Still murky is funding for Phase 2. In his order, Judge Cooper pointed out that obtaining additional funding from the U.S. government might be difficult due to the differences between former President Barack Obama and President Donald Trump.

“Any decision on a future application by AAF will be made by entirely different officials in the new administration.

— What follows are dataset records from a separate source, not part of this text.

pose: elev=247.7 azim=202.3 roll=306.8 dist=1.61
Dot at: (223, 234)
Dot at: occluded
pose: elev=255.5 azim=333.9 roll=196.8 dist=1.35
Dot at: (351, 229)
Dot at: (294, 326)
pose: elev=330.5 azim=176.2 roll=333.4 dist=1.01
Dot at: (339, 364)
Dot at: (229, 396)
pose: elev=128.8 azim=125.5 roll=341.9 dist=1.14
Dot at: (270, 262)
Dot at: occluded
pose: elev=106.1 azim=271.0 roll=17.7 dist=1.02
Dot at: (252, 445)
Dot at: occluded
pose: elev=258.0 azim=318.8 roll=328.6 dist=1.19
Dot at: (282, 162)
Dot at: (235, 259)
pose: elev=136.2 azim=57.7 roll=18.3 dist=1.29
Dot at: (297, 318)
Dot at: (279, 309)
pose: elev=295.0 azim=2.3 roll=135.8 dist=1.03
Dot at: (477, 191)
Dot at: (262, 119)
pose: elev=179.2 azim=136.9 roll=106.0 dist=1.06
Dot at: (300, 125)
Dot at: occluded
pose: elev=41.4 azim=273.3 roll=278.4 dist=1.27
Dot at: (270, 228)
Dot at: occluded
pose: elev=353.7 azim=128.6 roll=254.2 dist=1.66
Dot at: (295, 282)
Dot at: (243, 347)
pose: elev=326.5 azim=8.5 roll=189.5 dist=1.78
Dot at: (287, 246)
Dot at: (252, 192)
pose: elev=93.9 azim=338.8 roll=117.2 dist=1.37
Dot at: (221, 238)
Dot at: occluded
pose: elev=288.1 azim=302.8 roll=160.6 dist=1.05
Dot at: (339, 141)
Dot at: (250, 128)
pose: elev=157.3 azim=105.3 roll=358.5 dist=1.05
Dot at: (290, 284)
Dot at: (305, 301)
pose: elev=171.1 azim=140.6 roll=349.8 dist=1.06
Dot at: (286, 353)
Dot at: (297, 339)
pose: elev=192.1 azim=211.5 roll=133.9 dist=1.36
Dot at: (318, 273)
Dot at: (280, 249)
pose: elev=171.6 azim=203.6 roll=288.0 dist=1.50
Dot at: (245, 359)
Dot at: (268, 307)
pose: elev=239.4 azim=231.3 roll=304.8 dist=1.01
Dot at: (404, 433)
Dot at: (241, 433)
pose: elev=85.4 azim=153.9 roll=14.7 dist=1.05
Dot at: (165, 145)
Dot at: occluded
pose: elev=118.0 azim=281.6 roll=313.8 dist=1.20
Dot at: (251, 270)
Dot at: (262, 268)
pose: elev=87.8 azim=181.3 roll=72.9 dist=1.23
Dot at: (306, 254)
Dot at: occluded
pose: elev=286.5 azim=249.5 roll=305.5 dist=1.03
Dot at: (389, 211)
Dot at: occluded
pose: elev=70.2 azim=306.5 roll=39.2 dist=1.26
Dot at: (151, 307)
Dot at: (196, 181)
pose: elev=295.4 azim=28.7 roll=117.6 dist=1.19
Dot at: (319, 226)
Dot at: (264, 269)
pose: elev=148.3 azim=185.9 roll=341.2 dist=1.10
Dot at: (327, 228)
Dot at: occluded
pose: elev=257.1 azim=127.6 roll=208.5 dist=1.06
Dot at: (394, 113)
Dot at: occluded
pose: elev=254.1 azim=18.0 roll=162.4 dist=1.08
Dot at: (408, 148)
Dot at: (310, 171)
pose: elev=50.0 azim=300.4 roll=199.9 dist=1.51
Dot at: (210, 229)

While the new administration has not publicly opined on the AAF project (as far as the Court is aware), its early actions with respect to publicly-funded rail transportation in general suggest that it might take a different track,” he wrote.

In his budget proposal to Congress, Trump would axe DOT’s Transportation Investment Generating Economic (TIGER) grants, which this fiscal year amounted to $500 million in grants across the country. Broward and Palm Beach counties were denied grants in 2014 for crossing improvements necessary for the railway tracks.

AAF stated it is evaluating several options for funding Phase 2 to Orlando.

Another Fortress company, Florida East Coast Railway, over whose tracks AAF’s trains will run, has been sold to Grupo Mexico Transportes. The $2.1-billion deal hinges on regulatory officials’ approval. Grupo Mexico has for years dominated the railway freight sector in Mexico, according to Reuters News Service.

And, Fortress itself was sold to Softbank, a Japanese telecommunications and technology conglomerate, in February. The deal, which as of Thursday May 25 had not closed, brought $3.3 billion.

However, according to The Straits Time, a Singapore-based media outlet, that transaction has not gone smoothly. On March 1, the Securities and Exchange Commission (SEC) froze assets of Maybank Kim Eng Securities, Singapore, and UK-based R.J. O’Brien Ltd.

The SEC is looking into charges of insider trading by customers of the two companies. Trades made just before Softbank announced the purchase produced $3.6 million in potentially illegal profits. Customers, who have been difficult to identify because they are masked in this type of trading, purchased the stock just prior to the Feb.14 offer, driving up stock prices by 28 percent. Buyers held the stock for just 24 hours before selling it for a profit.

AAF did not comment on whether or not the sale of the two companies would affect it. Instead, a spokesperson stated that it was “investing a significant amount on the extension to Orlando. We are in the process of finalizing the remaining permits and launching the South Florida segment in a few months.”